THE PROBLEM
In the text below about keeping dating profiles while in a relationship, what year does the second poster give for getting back together with the future husband?

READING TEXT
■ ■ ■

I'm fine with it myself but not everyone is.

Last time I was in a relationship I had a still-active OKcupid account, I hadn't been using it much even before we met and honestly I just forgot about it. Unfortunately she found out the account existed... either she went to OKcupid on my computer and found it already logged in, or she was looking through my history.

It blew up into a whole big thing, to be honest it was probably indicative more of a red flag on her than on me since I'd not been using it and she was just wanting to paint me as sneaky, unfaithful and a pathological liar so that she could justify to herself the fact that she was sneaky, unfaithful and a pathological liar.

If I do ever get into a relationship again then I'll most likely just deactivate all my dating profiles.

EDIT:

off topic, but looked at what I just wrote and wondered to myself if it was an example of an issue I think I have (my ex certainly made it an issue). The bit in bold... would most people read that sentence and see it as an admission that I had been using my OKcupid account at least a little bit after I was in a relationship? It's just how I write, I have a tendency to not make absolute statements; but that has occasionally gotten me into trouble. In actual fact I hadn't used my OKcupid account at all since before we met.

Here is my story (noting that this is an old-ish thread).  I had a profile on a popular dating site when my future husband and I got back together (2005).  We didn't meet that way.  He'd had a match.com account and also one on "my site" but not for a long time -and nothing paid.  I'm really not sure if I was paid in advance on mine.  Don't recall. 

I suspended my profile once we got back together which meant I couldn't read emails from anyone who contacted me.  Or maybe send (never tried).  But - I logged on on behalf of friends who would ask me to check out a guy they were interested in especially if I knew/knew of him (it happened more often than one would think).  I'd mentioned this to my boyfriend - in passing -he knew, no issue (not as a trust thing -as a "oh ____ is thinking of dating this guy, I checked out his profile").

Fast forward a few months later. It came to my attention (from a guy I was friendly with who I'd met in the past through the site) that my profile was still visible and "active" despite my believing I'd suspended and that that was the equivalent of deleting.  So I called the site owners (yes, that is what I had to do) and asked them to delete it entirely.  I decided it wasn't worth it logging on for friends if it would then show me active -even though my boyfriend knew his friends might see me active and tell him which would be awkward although not a trust issue.

Related -when we were already married I realized - because my husband told me- that he was still getting match.com emails with suggested matches as was his friend who was also married.  They'd joke about who was suggested.  When I found out I was not at all upset but didn't like the idea of him still getting emails which suggested that others might get emails suggesting him.  It was a quick calm conversation.  He agreed with me and stopped.  It's really that simple when there is trust.

■ ■ ■

SUPPLIED MATERIAL
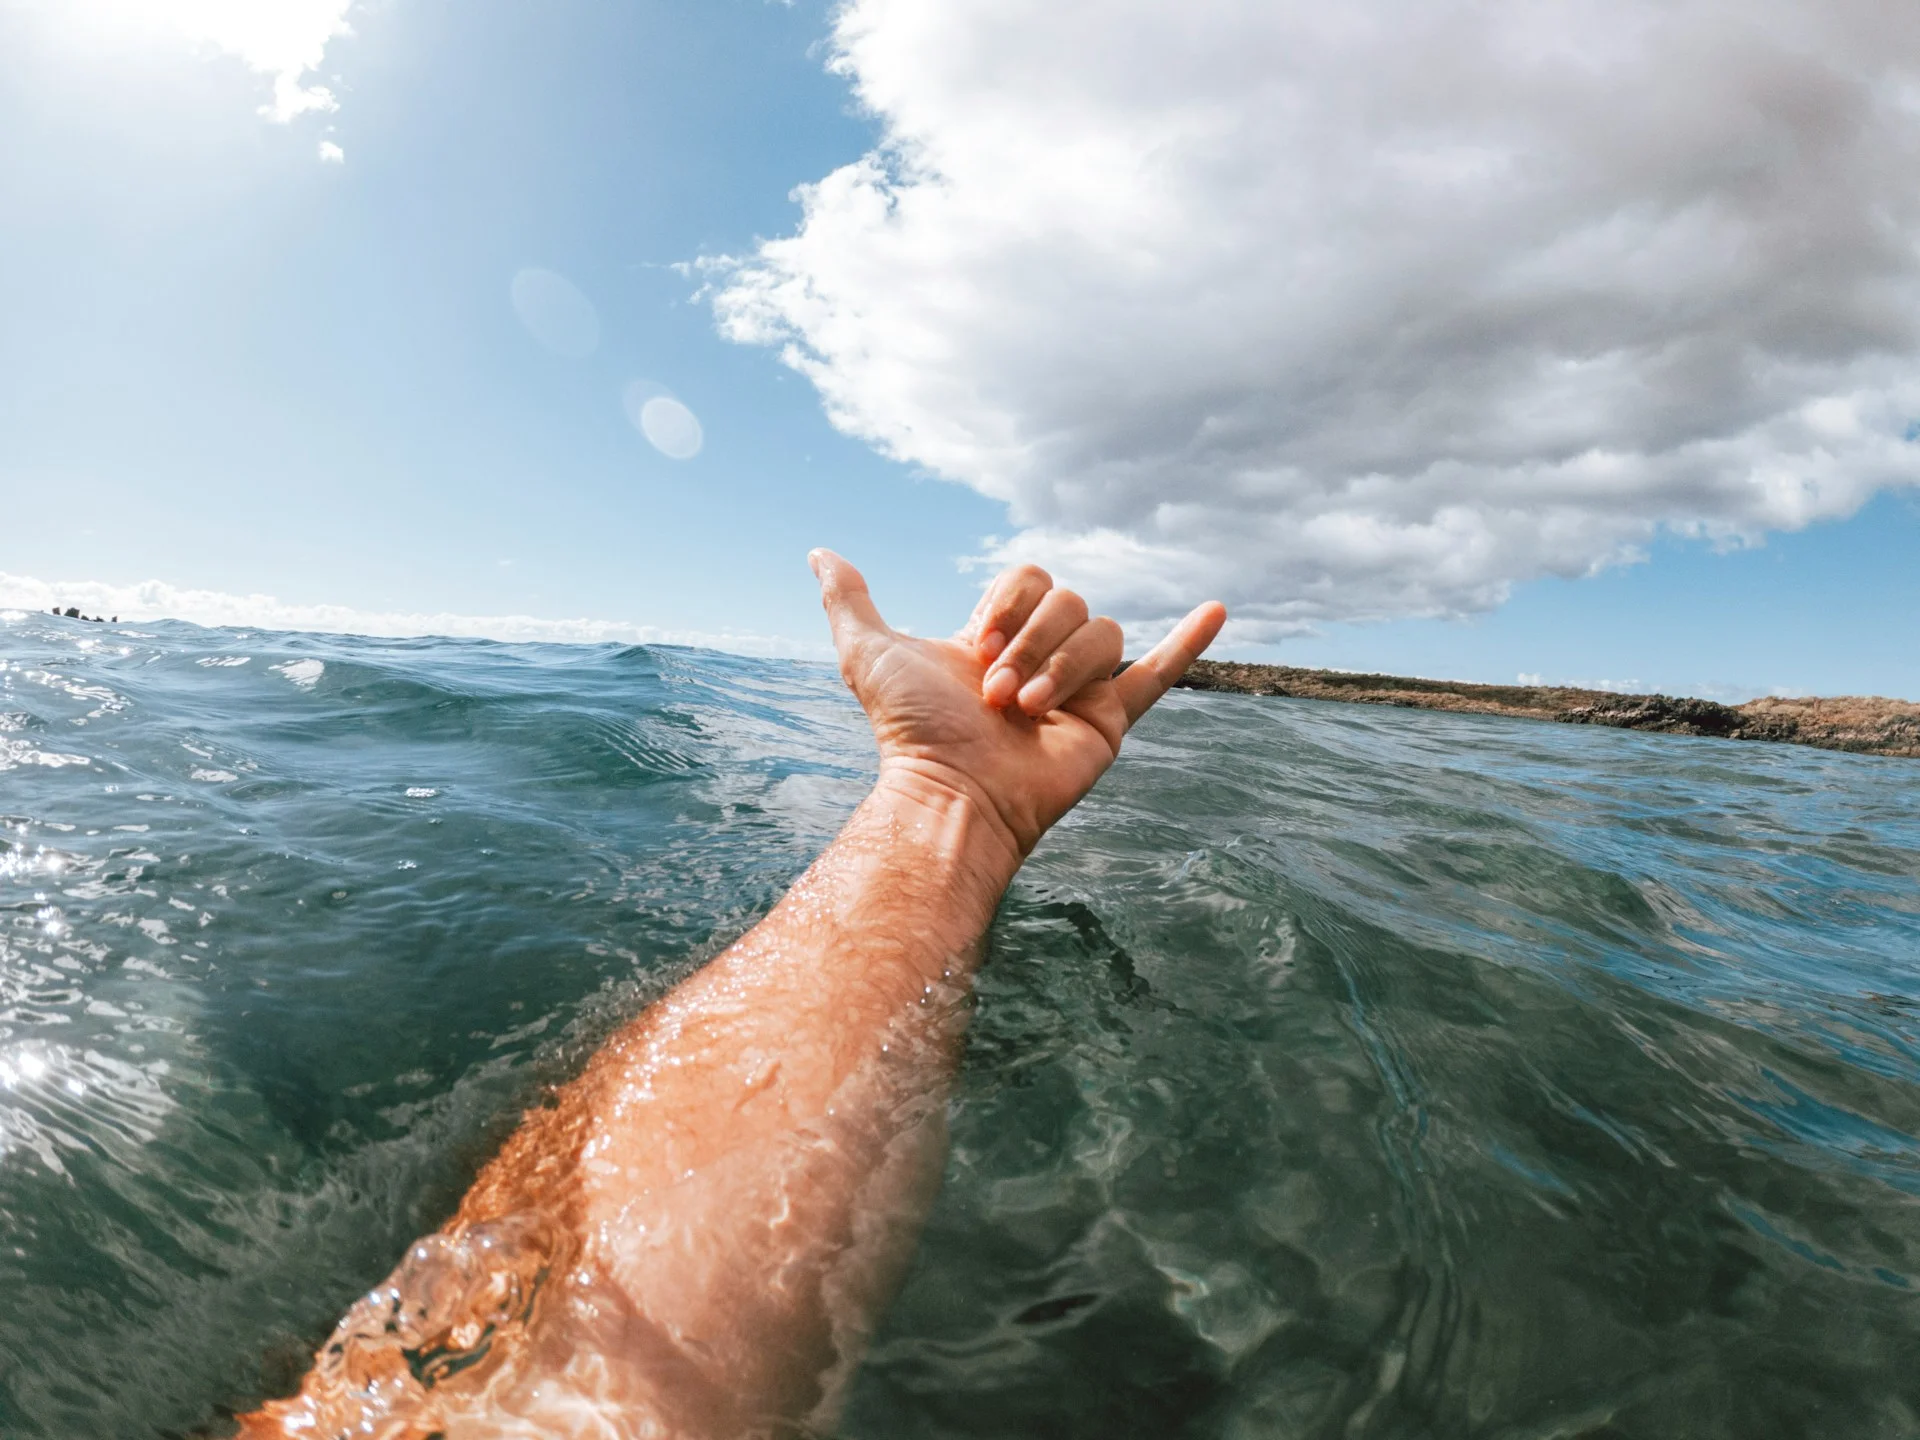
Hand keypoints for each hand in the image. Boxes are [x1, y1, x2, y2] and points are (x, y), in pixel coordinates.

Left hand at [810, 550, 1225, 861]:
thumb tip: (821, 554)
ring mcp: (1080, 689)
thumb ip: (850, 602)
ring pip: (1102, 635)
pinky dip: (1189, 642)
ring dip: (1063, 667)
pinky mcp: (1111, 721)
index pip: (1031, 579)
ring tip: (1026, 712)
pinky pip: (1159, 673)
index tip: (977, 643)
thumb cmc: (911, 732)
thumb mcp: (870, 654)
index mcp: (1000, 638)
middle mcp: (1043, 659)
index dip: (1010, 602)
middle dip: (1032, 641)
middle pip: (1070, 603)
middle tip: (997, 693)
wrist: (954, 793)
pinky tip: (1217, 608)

■ ■ ■

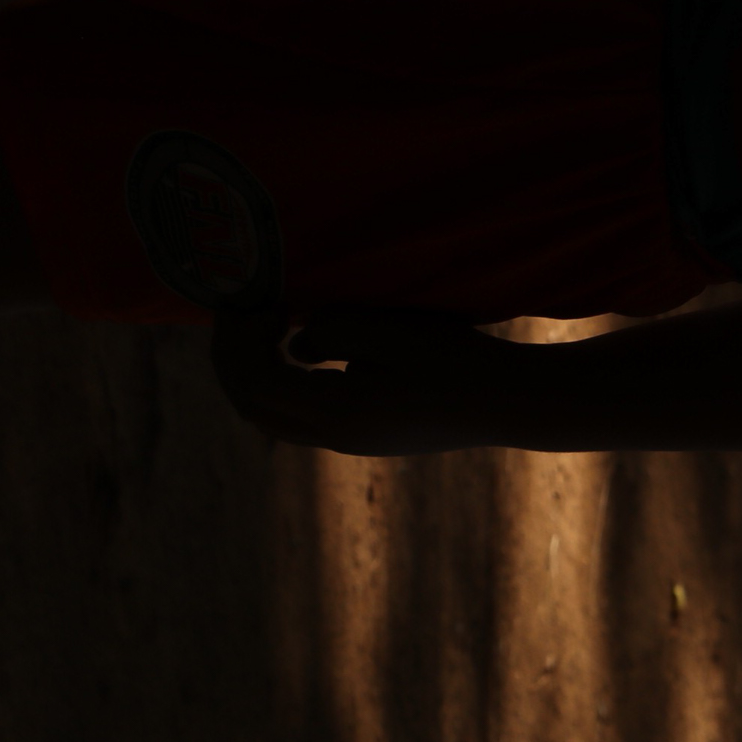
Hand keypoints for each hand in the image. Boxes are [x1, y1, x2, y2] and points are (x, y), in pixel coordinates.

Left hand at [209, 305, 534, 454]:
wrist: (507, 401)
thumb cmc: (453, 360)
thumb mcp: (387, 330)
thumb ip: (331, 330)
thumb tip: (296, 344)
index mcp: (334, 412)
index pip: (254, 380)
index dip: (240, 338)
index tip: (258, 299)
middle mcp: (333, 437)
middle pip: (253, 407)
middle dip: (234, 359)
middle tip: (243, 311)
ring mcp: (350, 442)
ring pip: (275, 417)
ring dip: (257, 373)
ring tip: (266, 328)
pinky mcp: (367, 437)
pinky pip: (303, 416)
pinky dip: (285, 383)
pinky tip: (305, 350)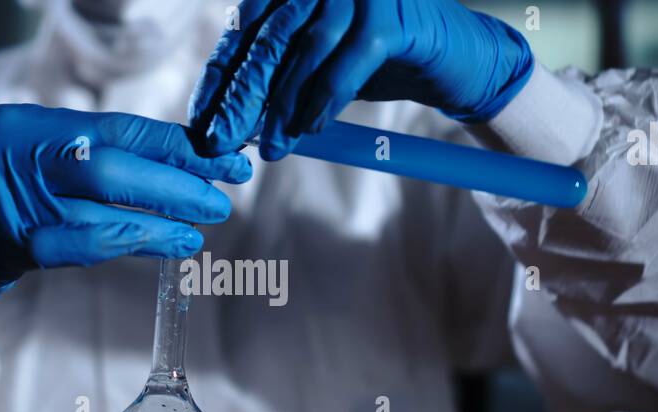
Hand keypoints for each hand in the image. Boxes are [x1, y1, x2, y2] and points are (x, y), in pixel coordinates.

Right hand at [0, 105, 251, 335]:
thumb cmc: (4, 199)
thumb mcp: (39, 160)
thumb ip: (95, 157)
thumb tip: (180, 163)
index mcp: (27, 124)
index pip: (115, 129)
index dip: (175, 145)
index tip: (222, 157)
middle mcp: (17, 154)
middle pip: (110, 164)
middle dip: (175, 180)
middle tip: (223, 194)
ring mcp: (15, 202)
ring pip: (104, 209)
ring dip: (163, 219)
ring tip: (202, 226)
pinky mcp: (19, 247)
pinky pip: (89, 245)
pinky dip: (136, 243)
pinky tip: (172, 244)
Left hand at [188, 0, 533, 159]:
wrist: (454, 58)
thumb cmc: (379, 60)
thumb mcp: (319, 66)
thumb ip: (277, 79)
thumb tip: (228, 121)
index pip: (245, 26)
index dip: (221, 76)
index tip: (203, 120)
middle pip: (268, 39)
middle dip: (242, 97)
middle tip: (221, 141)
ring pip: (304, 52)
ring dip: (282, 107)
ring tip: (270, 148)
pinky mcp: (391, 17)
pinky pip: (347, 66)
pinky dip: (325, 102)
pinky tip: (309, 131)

■ ■ ■

SOLUTION
2005